ASSIGNMENT —
Could you pick up the passage on Western philosophy's influence on Chinese artists in the mid-1980s and continue it from its last sentence?

EXTRACT PROVIDED —
..........
In the 1985-86 ideological wave the philosophy that made the biggest impact was Sigmund Freud’s pathology of human personality. The tension in Western thought between consciousness and the subconscious and the resulting moments of pain this occasioned elicited a sympathetic intellectual response among countless Chinese. The resulting description of people’s instincts and desires gradually became more emboldened. A large proportion of young Chinese artists also became infatuated with Bergson’s theory of the duration and contrasts of the inner world and Nietzsche’s praise of the Dionysian spirit of tragedy. Thus, many of the manifestos and monographs of the day feature prose replete with statements about the instinct for life and the élan vital.
Interrelated with this conscious exaggeration of personal instincts, there was a conscious emphasis on the sense of loneliness and the sense of cold detachment. Loneliness as a philosophical category received maximum development in 20th century Western philosophy. Sartre’s famous saying that ‘hell is other people’ (l’enfer, c’est les autres) was the most vivid and succinct demonstration of this development. At the same time, the various arguments about the individual and the world and about individuality and society presented by Nietzsche, Heidegger, Kierkegaard and others also brought a new line of thinking to Chinese art circles with their strong collective consciousness. There was a ferment for some time created by a category of transcendental philosophical terms such as ‘omnipotent will’ (quanneng yizhi), ‘noumenon’ (benti), ‘absolute spirit’ (juedui jingshen), and ‘Ding an sich’ (zizai zhi wu). The transcendental nature of these concepts themselves seemed to indicate to artists an image of a world of the personal spirit far beyond this world of dust and the entanglement of the emotions. Solitude, fantasy, tragedy, religious atmosphere, and a sacrificial spirit became themes that one group of artists strove to show in their work. It is worth pointing out that at the same time that artists were highlighting the loneliness and lack of emotion of the individual, many artists were providing an alternate annotation on solitude based on a number of ideas drawn from traditional Chinese philosophy.
..........
STORED DATA —
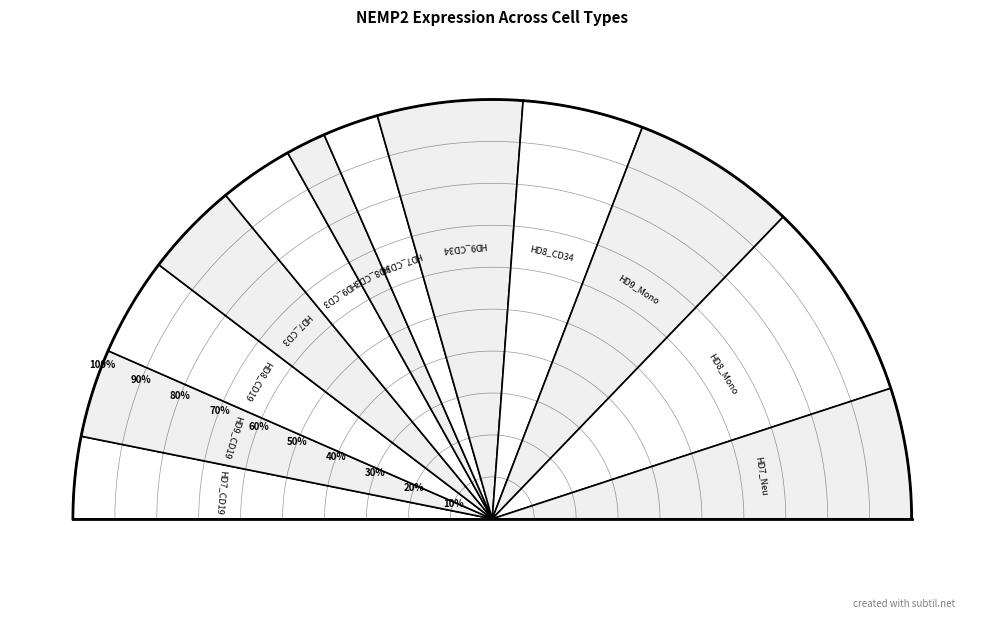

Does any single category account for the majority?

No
..........
RESPONSE AREA —
When Nietzsche proclaimed the death of God, he was expressing a bold spirit of rebellion and blasphemy. In the ’85 period when Chinese modern artists were accepting the influence of Nietzsche’s thought, they were also drawing on the consciousness of rebellion of this fin-de-siècle philosopher. After 1985, hot issues debated in Chinese intellectual and academic circles revolved around the comparison of Chinese and Western culture, the discussion of the appropriation and selection of the achievements of human civilization, and even discussion of ‘total westernization’ vis-à-vis ‘making foreign things serve China’. Anger and resentment regarding the contemporary backward state of China had led to the censure of Chinese culture and of the Chinese character formed by that culture, and to the censure of native culture. At the same time, the strength of external cultures and the psychological repression these occasioned among Chinese people led another group of people to seek solace and strength in their glorious history and their highly admired hoary tradition. The ‘search for roots’ and the ‘new Confucianism’ stood diametrically opposed to ‘total westernization’.
In a word, after 1985, artists found themselves in a free market of ideas and concepts where the pricing was chaotic and the weighing scales were all over the place. Various philosophies were successively hawked and peddled, and one set of aphorisms would be given prominence as another set fell from view. In this situation characterized as a hundred flowers blossoming, skepticism and the rejection of old traditions and history also became possible. The enticement of new ideas and new worlds was so great that some artists believed that anything old was sinister or ugly, the logic behind this being that anything old, whether it was a political system, an art style, or a lifestyle, was traditional, when in fact the true meaning of ‘anti-traditional’ was opposition to all restraints placed on people’s freedom. Western Dada emerged during the First World War and gave rise to an age of massive cultural destruction and deconstruction. Although Chinese Dadaist thought was a direct transplantation of the Western legacy, the time and background in which it arose were different in many aspects. Chinese Dada was born in the profound cultural crisis that came in the wake of the protracted nation-wide cultural destruction and holocaust of the Cultural Revolution - a crisis the complexity of which entailed an instinctual conflict with the old political system and the suspect ideology that accompanied the Cultural Revolution, together with the content of all former traditions. The reality which confronted China’s young Dadaists was possibly not as filled with despair as the reality faced by Tristan Tzara, but the inner terror and disillusion they faced was no less than that of the older generation of Western Dadaists.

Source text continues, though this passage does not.